No—to meet yourself like a friend. To be compassionate about what you’ve gone through. To be free to feel the feelings and let them be there, even though they’re uncomfortable.
THAT is the courage and vulnerability that will free us.
That is what will let us (eventually) detach from the story and decide that we don’t actually need to be in a bad mood. We aren’t actually mad at anyone else. There’s no reason that we can’t be happy—we have everything we need right now inside of us.
I don’t need the story to be a part of my identity, to be free. But only I can make the choice to live that way.
Think about the word “RESPONSIBILITY”—the ability to respond.
Isn’t that freeing? That we all have the ability to choose how we respond to any external circumstance?

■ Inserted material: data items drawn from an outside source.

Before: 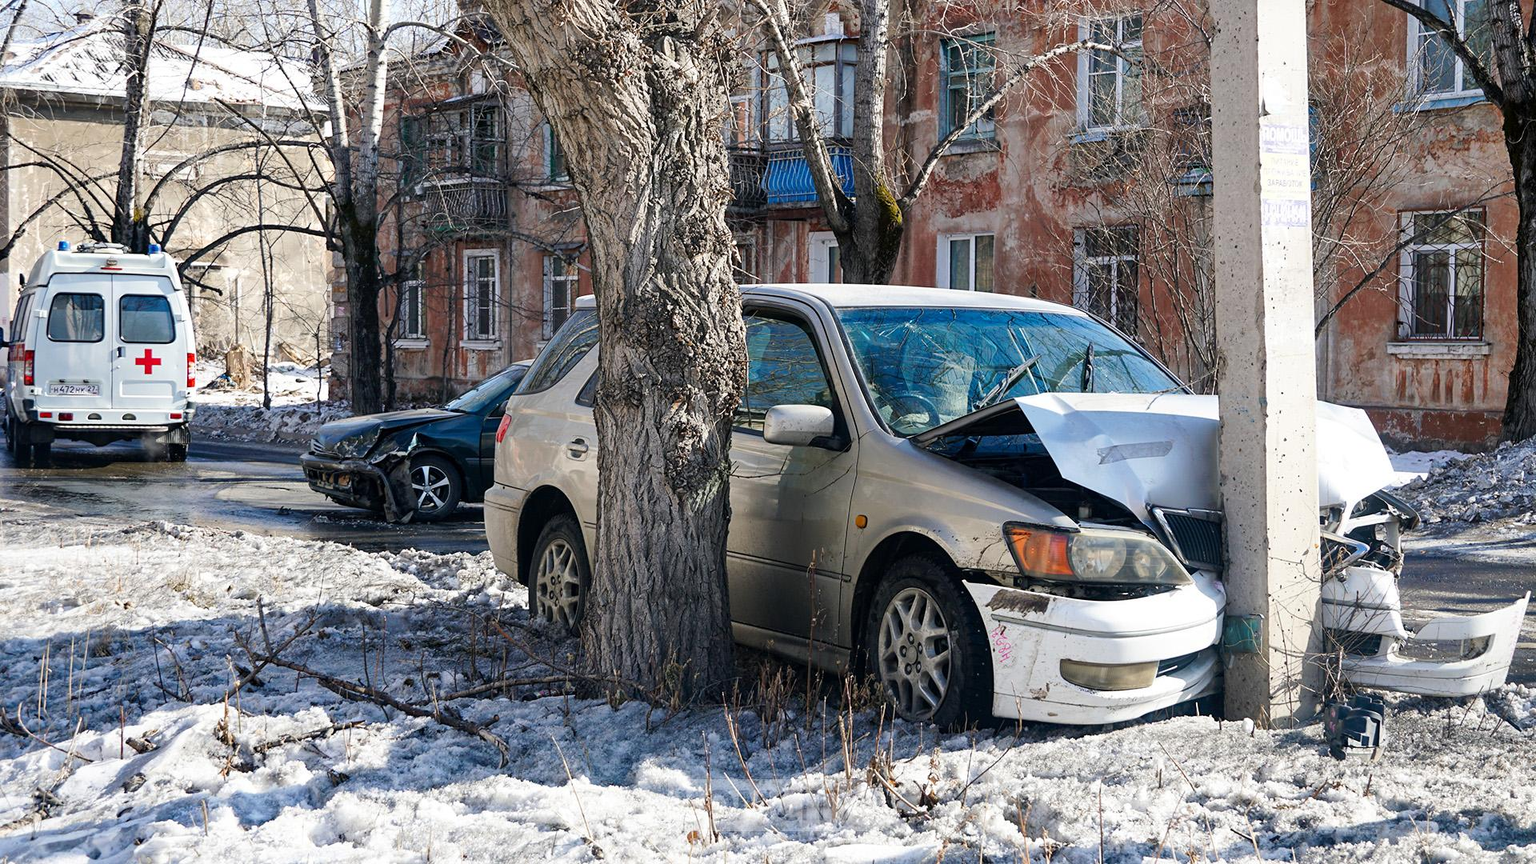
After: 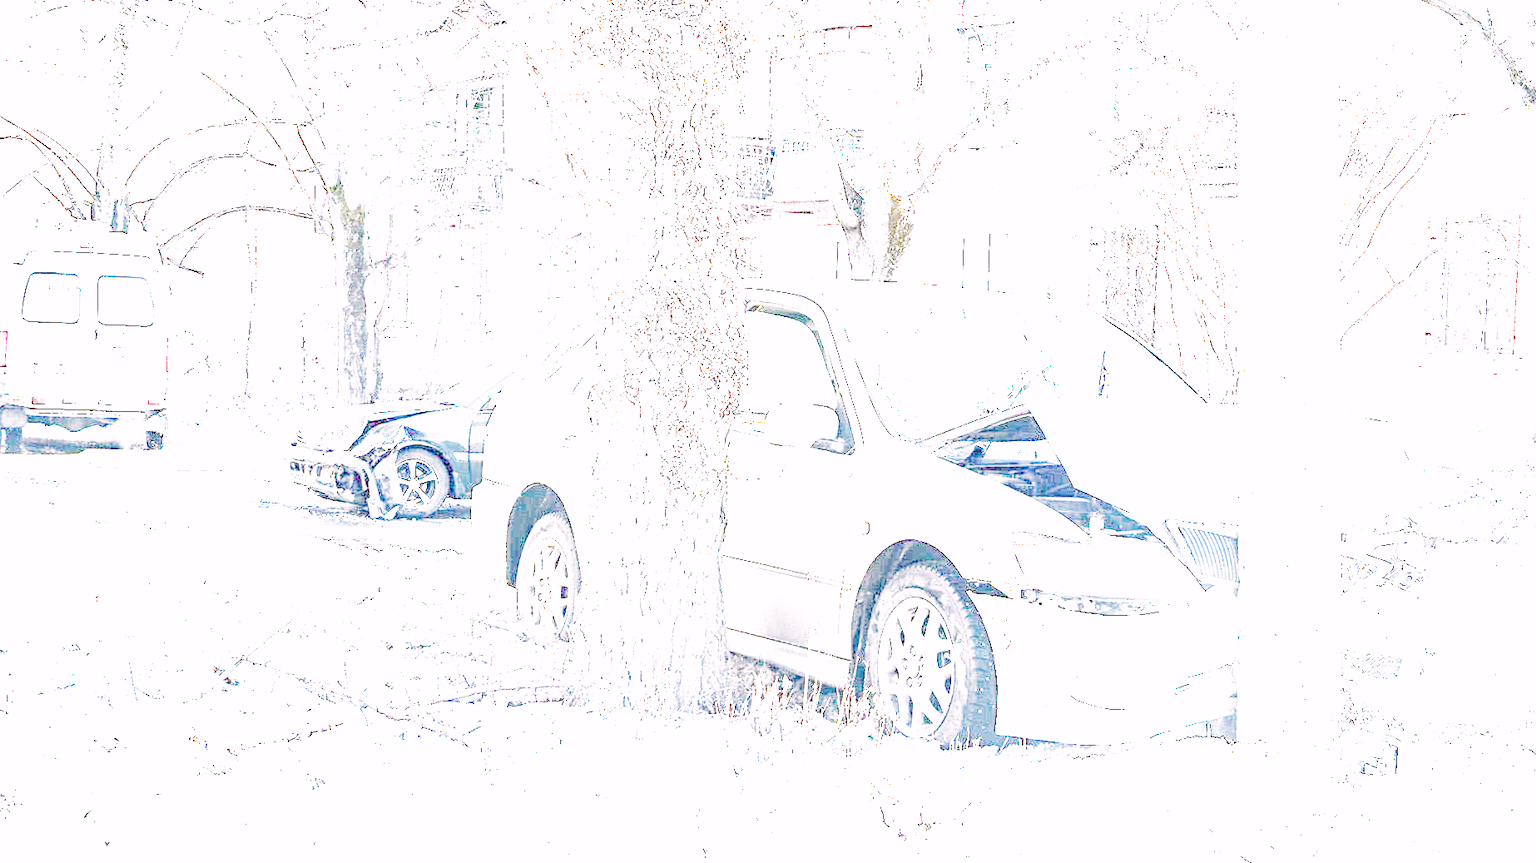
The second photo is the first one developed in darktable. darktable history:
color zones: curves: ch1 [(0.24, 0.629) (0.75, 0.5)]; ch2 [(0.255, 0.454) (0.745, 0.491)]
exposure: exposure 7.925 EV, compensate exposure bias true, compensate highlight preservation false
local contrast: on, module defaults
crop and rotate: angle -1.29°
filmic rgb: black relative exposure -7.65 EV, white relative exposure 4.56 EV, hardness 3.61, preserve chrominance no, color science v4 (2020), contrast in shadows soft
contrast brightness saturation: saturation -0.045
color correction: highlights a* 3, highlights b* -1.2, shadows a* -0.054, shadows b* 2.11, saturation 0.981
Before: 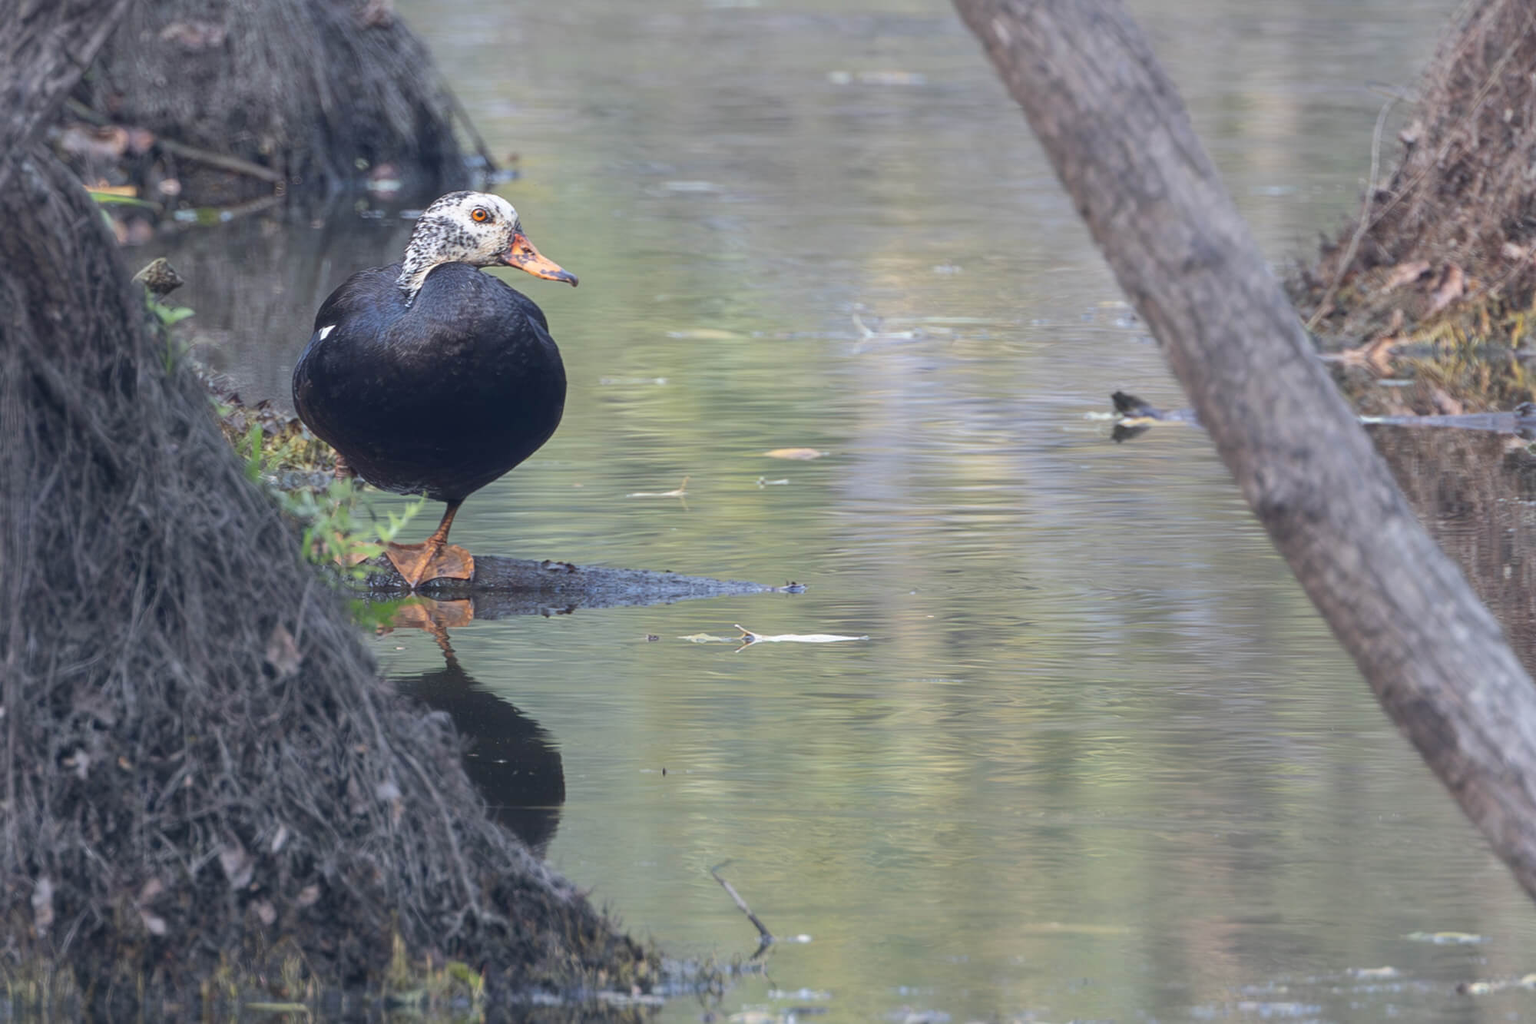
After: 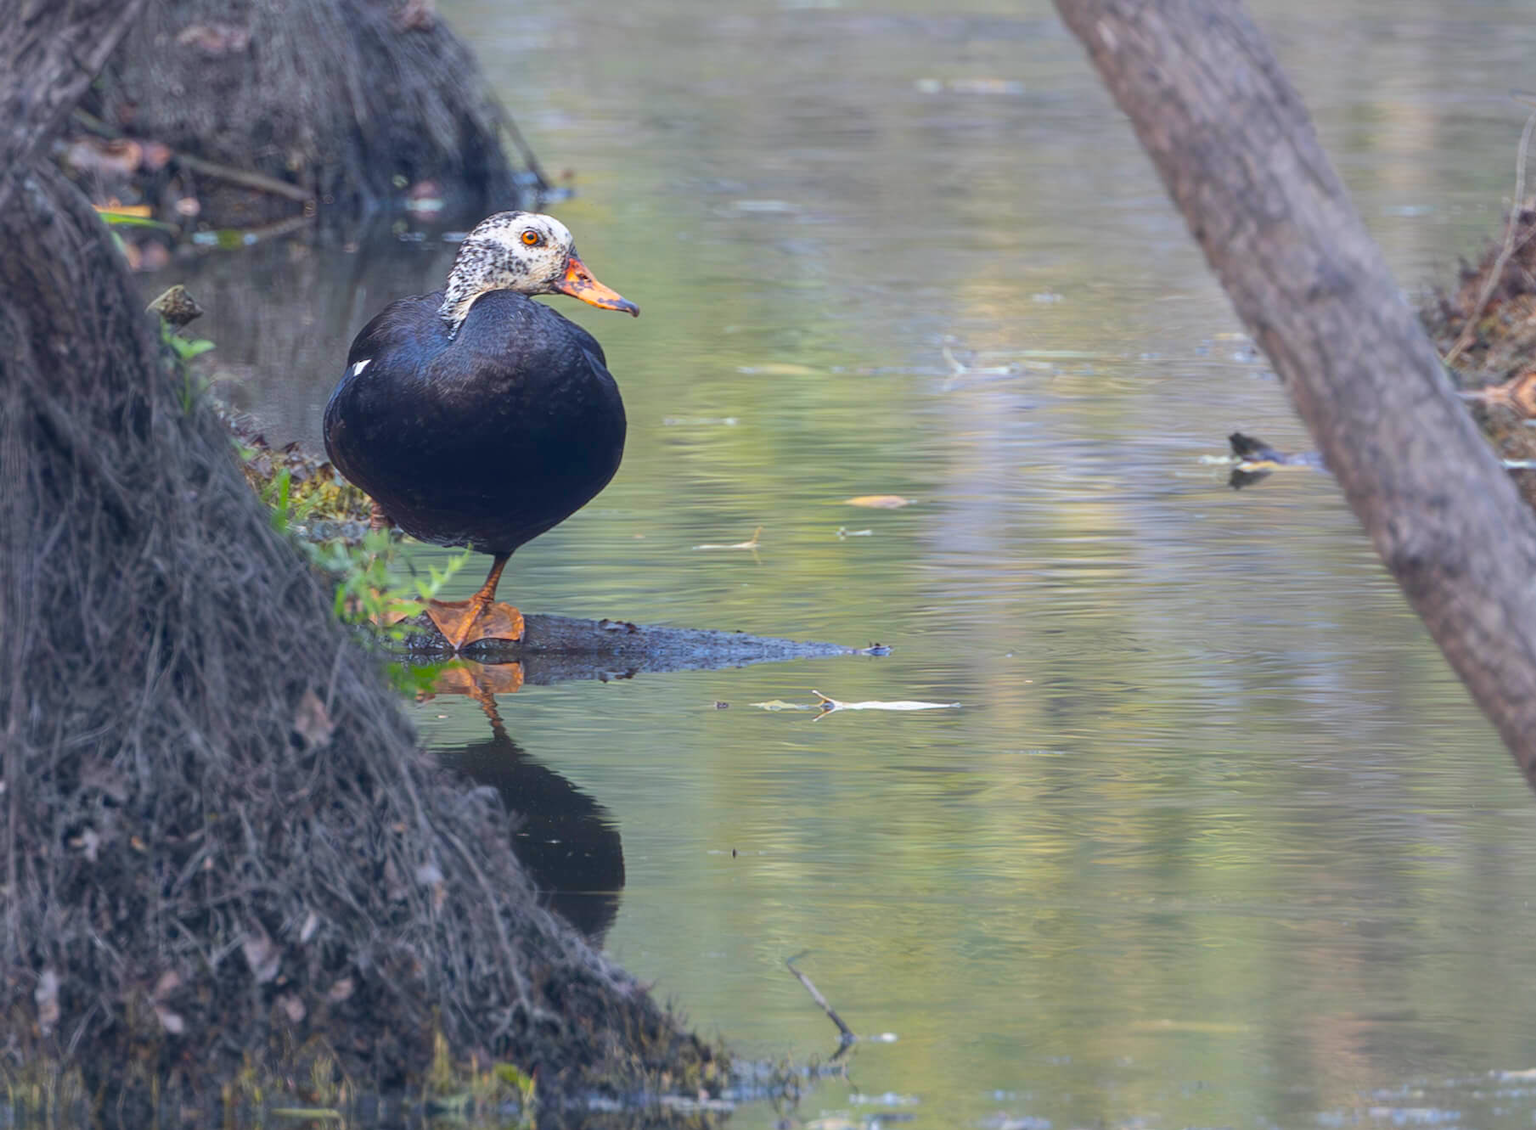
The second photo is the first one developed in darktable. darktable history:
crop: right 9.509%, bottom 0.031%
color balance rgb: linear chroma grading › global chroma 15%, perceptual saturation grading › global saturation 30%
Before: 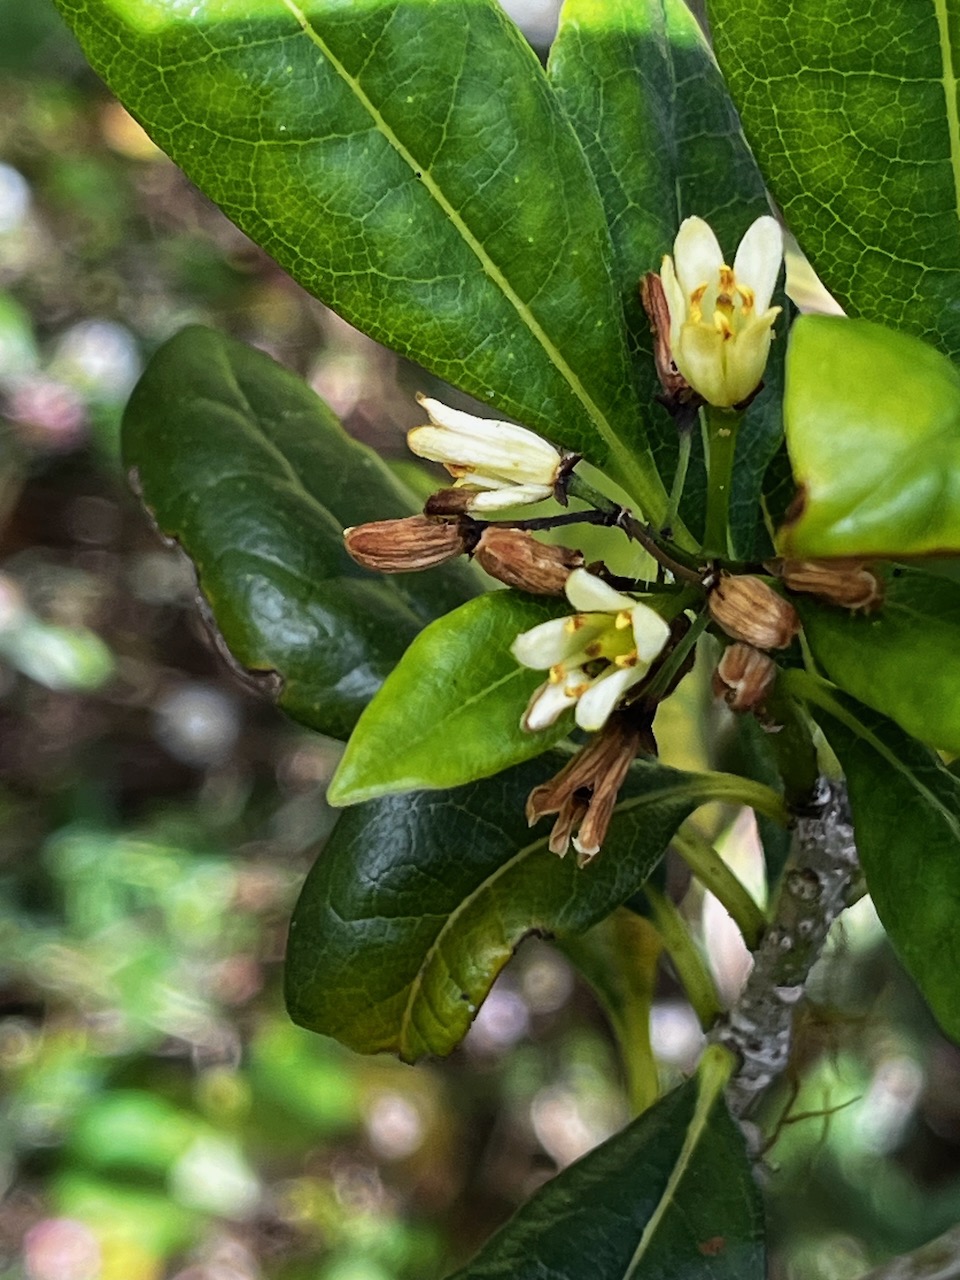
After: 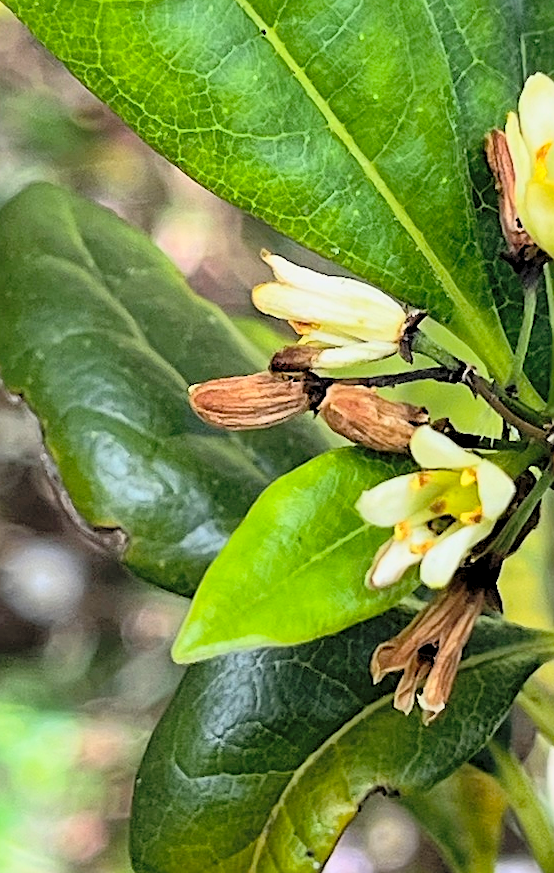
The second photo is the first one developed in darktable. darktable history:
contrast brightness saturation: contrast 0.2, brightness 0.16, saturation 0.22
sharpen: on, module defaults
levels: levels [0, 0.492, 0.984]
crop: left 16.202%, top 11.208%, right 26.045%, bottom 20.557%
global tonemap: drago (0.7, 100)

And with time and practice (and years of therapy) it’s now getting easier every day to make the choice I want with less fear of vulnerability and failure.
I encourage you to take the next few days and weeks to just notice—are you attaching to a story?
Let feelings and vibrations in the body be an alarm. Instead of avoiding them, be brave and lean into them.
What are they telling you? Where is this coming from? Meet yourself with kindness. That’s how you free yourself.
And when we see other people acting out—can we recognize that they are in pain and find compassion for them, rather than judge? It’s their business, after all, and I don’t need to attach to any story.